**Brief**
What lines of the data below hold the string "query"? Copy each one out.

*** Block opens ***

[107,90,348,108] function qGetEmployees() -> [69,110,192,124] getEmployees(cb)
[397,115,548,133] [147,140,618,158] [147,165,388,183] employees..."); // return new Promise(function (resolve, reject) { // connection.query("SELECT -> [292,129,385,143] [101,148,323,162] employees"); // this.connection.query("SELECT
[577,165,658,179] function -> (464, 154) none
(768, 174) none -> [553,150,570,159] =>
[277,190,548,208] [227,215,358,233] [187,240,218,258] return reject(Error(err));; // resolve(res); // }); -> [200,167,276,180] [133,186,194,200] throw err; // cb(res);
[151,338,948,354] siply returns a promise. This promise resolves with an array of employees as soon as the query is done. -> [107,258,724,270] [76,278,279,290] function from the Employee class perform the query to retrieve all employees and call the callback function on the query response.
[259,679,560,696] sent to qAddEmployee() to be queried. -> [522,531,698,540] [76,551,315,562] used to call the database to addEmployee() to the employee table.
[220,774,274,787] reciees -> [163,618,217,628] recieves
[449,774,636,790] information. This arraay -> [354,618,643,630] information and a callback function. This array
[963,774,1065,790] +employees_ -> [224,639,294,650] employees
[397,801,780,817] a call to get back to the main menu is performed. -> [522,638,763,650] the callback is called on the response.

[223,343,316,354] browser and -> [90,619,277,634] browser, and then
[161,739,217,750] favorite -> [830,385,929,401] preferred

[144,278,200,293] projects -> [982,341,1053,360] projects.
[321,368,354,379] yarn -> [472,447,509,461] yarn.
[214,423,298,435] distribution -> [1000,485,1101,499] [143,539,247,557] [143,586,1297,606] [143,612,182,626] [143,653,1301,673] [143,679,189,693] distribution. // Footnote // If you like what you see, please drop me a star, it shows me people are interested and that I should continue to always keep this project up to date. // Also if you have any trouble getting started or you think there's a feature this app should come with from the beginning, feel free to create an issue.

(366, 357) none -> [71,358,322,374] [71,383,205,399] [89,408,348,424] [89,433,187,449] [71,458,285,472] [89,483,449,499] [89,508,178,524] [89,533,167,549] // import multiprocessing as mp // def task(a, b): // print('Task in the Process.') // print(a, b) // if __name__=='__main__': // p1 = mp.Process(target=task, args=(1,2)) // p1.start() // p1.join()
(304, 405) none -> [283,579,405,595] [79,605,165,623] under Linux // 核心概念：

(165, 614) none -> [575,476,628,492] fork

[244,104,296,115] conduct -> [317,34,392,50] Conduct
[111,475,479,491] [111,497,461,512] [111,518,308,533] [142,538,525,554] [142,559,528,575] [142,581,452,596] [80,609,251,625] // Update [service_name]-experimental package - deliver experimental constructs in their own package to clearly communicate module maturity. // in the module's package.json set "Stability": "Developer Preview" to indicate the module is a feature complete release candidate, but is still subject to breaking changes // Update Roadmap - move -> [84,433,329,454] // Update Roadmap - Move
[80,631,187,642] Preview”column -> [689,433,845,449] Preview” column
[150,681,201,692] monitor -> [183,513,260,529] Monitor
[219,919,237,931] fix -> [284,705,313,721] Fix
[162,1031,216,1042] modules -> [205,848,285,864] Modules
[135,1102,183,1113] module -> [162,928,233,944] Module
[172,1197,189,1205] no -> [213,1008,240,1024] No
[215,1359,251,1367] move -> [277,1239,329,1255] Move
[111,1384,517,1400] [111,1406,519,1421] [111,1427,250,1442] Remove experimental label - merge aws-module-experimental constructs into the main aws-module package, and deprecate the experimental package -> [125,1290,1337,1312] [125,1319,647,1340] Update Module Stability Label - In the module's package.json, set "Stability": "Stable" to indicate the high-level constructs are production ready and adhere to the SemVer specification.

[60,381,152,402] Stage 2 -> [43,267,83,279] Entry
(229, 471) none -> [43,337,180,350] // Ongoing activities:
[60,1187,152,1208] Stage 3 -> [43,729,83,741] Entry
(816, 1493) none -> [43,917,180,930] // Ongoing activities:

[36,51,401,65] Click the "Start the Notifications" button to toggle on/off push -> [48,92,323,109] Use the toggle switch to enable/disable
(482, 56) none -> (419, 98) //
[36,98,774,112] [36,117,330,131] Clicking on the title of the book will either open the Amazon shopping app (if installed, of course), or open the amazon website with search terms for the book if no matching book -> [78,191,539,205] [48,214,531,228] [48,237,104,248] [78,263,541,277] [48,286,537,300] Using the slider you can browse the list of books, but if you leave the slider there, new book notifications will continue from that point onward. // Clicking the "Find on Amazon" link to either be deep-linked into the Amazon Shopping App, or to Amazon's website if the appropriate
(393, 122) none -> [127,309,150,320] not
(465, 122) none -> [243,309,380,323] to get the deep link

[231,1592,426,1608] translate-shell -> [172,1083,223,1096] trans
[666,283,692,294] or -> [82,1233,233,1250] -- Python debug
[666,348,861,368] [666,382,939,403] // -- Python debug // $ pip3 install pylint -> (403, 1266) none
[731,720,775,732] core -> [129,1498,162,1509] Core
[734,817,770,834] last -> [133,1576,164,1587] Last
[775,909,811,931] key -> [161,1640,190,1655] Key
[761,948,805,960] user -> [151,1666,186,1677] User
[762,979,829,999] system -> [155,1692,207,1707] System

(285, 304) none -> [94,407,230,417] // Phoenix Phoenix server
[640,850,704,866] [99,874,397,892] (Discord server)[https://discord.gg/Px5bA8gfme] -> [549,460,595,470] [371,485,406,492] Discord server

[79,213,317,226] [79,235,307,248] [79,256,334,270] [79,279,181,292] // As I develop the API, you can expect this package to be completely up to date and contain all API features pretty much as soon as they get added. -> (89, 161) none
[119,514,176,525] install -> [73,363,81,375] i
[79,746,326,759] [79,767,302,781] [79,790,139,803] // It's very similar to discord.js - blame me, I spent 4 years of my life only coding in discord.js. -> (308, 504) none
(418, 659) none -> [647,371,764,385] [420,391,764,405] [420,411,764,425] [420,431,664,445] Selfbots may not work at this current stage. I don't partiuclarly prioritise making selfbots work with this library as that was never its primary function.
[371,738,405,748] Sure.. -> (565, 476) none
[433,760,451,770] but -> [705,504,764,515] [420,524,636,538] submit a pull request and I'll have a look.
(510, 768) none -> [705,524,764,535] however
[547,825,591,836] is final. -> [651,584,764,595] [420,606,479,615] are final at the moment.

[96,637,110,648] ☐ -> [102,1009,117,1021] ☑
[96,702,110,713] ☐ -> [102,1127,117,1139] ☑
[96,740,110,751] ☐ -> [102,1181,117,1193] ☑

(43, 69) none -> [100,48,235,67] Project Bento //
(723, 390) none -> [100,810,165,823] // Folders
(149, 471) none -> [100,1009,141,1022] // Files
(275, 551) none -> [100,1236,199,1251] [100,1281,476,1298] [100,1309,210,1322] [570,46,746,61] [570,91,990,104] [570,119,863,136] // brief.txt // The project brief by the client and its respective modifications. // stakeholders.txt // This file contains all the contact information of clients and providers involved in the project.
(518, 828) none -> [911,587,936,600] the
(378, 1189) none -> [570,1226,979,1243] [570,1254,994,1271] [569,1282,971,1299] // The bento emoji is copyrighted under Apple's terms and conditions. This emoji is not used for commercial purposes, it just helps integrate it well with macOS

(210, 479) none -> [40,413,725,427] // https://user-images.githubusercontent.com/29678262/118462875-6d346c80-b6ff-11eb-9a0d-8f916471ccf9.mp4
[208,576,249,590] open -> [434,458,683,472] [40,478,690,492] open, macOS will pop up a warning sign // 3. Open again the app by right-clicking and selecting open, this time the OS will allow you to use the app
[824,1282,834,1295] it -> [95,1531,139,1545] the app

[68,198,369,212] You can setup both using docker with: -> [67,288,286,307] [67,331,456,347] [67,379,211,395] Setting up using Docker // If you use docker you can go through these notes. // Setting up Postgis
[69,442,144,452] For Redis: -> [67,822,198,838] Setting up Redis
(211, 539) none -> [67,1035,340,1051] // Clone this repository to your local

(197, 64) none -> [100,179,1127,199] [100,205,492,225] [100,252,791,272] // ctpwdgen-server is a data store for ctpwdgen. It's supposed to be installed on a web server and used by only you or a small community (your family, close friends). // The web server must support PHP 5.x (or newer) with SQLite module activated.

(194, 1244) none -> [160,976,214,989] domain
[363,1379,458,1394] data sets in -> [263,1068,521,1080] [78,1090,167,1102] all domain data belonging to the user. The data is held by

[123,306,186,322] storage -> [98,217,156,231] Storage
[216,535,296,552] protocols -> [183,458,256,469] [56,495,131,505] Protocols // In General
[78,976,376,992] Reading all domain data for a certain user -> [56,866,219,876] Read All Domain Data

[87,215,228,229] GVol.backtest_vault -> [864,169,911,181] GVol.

*** Block closes ***

**Your solution**
[397,115,548,133] [147,140,618,158] [147,165,388,183] employees..."); // return new Promise(function (resolve, reject) { // connection.query("SELECT -> [292,129,385,143] [101,148,323,162] employees"); // this.connection.query("SELECT
[151,338,948,354] siply returns a promise. This promise resolves with an array of employees as soon as the query is done. -> [107,258,724,270] [76,278,279,290] function from the Employee class perform the query to retrieve all employees and call the callback function on the query response.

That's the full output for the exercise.